Basically, they’re preparing for their future career, he says. Assignments include résumé writing, job searching, networking, interviewing alumni and other individuals who are in jobs they hope to pursue, creating a LinkedIn page and much more.
An added bonus is a series of panel discussions (open to the entire RIC community) in which alumni who earned degrees in the humanities return to tell their career stories and offer advice to other humanities students.
Some practical advice included:
“Apply for everything ... and start networking.” – Alexa Mekuto ’18, English major and now human resources coordinator at CVS Corporate.
“Figure out what you like and what you're good at and pursue that …Trust that you belong in the room … Bring your story and your authenticity.” – Allison Palombo ’16, English major and now chief of staff at Cake (joincake.com), a digital platform for advance care and end-of-life planning.
“Don't believe anybody when they tell you you can’t do something. Do it anyway and make it look really good … It's ok if something doesn't work … It’s ok to start over.” – Hilary Graziola ’18, English major and now judicial law clerk for the Honorable Mark Cohen in the First Judicial District of Pennsylvania.
“Always be down to learn a bit more and explore a bit more.” – Angela DaSilva ’19, English major and now content strategist & associate director of marketing communications at Semantic Web Company.
“Take on those things that scare you, because you never know.” – Aisha Pierre ’18, history major and now curator of interpretation at The National Susan B. Anthony Museum & House.
And with these voices of experience in hand, by the end of the course, students will draft an action plan of short-term and long-term goals, beginning with the courses they intend to take at RIC to reach their goals, the experiences they want to have and the pursuits they want to engage in beyond graduation.
“I want humanities students to graduate from RIC with a sense of adventure when they see all the career possibilities before them,” Hawk says.
And those possibilities are endless, says Shonkwiler who initially proposed a career readiness program for the Department of English out of which ENGL 203 was launched. Shonkwiler asked Professor of English Maureen Reddy to head the program.

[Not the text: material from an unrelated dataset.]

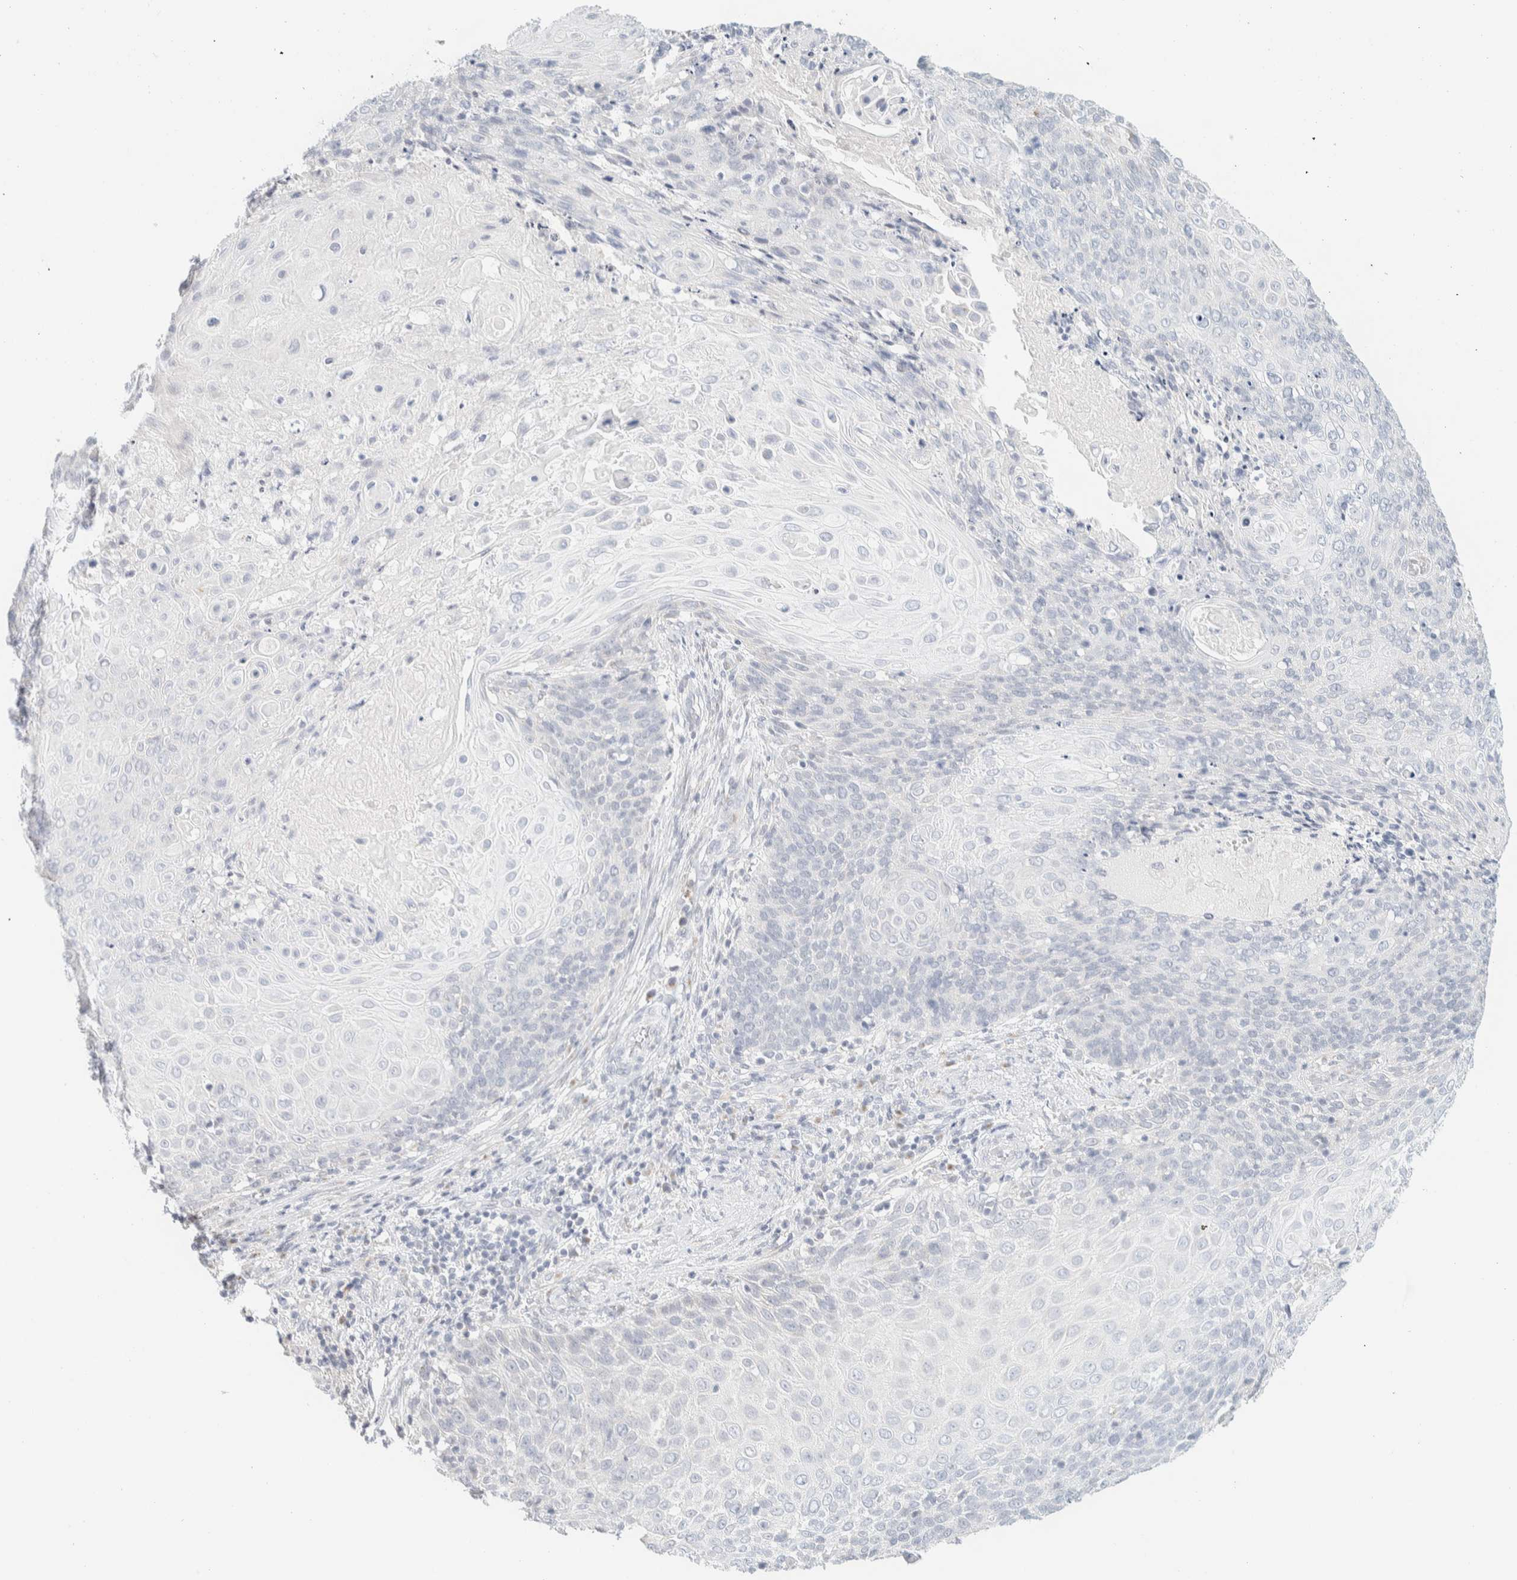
{"staining": {"intensity": "negative", "quantity": "none", "location": "none"}, "tissue": "cervical cancer", "cell_type": "Tumor cells", "image_type": "cancer", "snomed": [{"axis": "morphology", "description": "Squamous cell carcinoma, NOS"}, {"axis": "topography", "description": "Cervix"}], "caption": "High magnification brightfield microscopy of cervical squamous cell carcinoma stained with DAB (brown) and counterstained with hematoxylin (blue): tumor cells show no significant expression.", "gene": "SPNS3", "patient": {"sex": "female", "age": 39}}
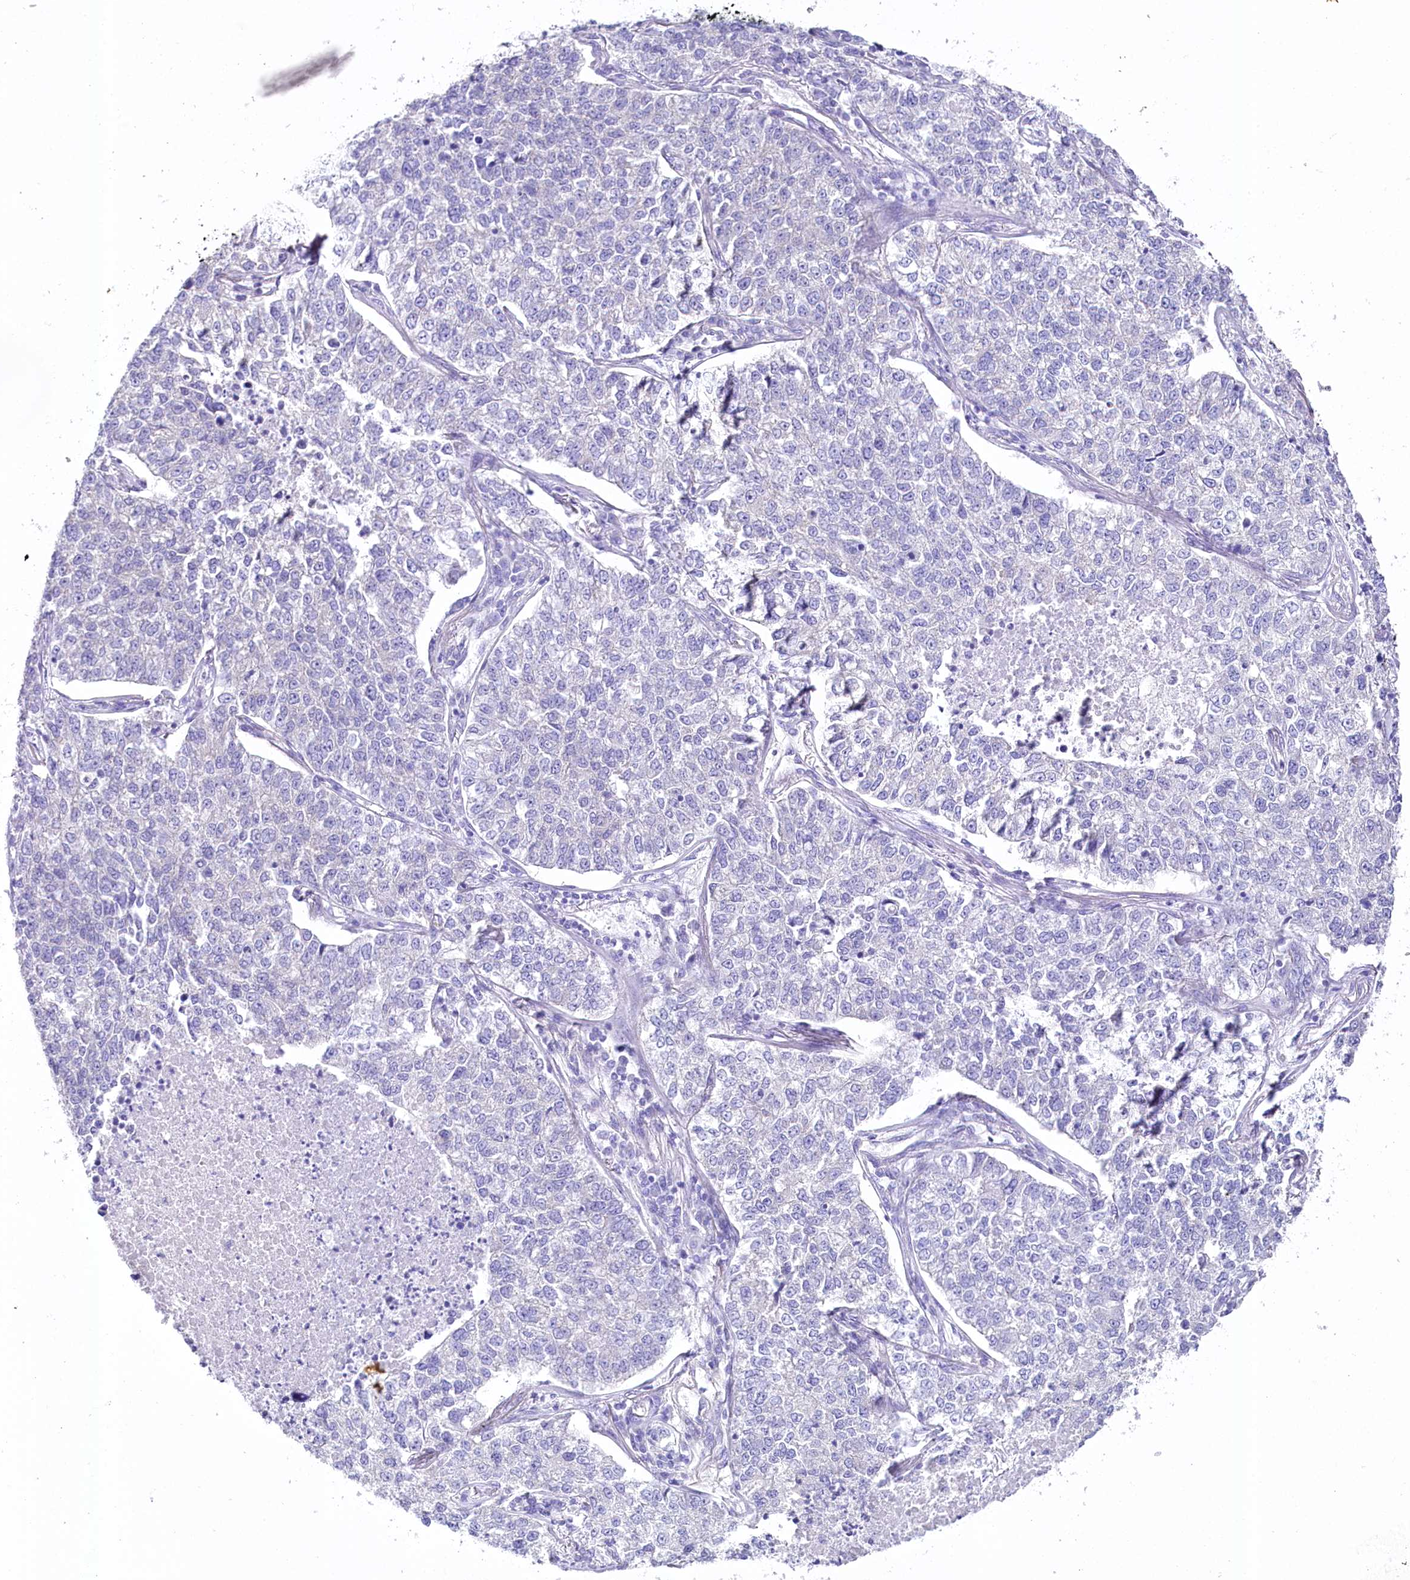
{"staining": {"intensity": "negative", "quantity": "none", "location": "none"}, "tissue": "lung cancer", "cell_type": "Tumor cells", "image_type": "cancer", "snomed": [{"axis": "morphology", "description": "Adenocarcinoma, NOS"}, {"axis": "topography", "description": "Lung"}], "caption": "Immunohistochemistry photomicrograph of neoplastic tissue: human lung cancer stained with DAB (3,3'-diaminobenzidine) reveals no significant protein positivity in tumor cells.", "gene": "CSN3", "patient": {"sex": "male", "age": 49}}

According to Reddy, the department’s career readiness program begins freshman year with general education. “We require a career readiness unit in all of our Gen Ed literature courses: ENGL 120, 121, 122 and 123,” Reddy explains.
“The unit,” she says, “is meant to get students thinking about the many ways in which the skills they learn in their English courses coincide with what employers are looking for, such as strong writing and verbal communication, critical thinking and the ability to work as part of a team on collaborative projects.”
“Even more, career readiness threads through every level of the English major – in our creative writing courses, literature courses and internship courses,” says Reddy.
“Ultimately, we’re trying to help our students lift their gaze a little higher and think more broadly and creatively about their options,” says Shonkwiler.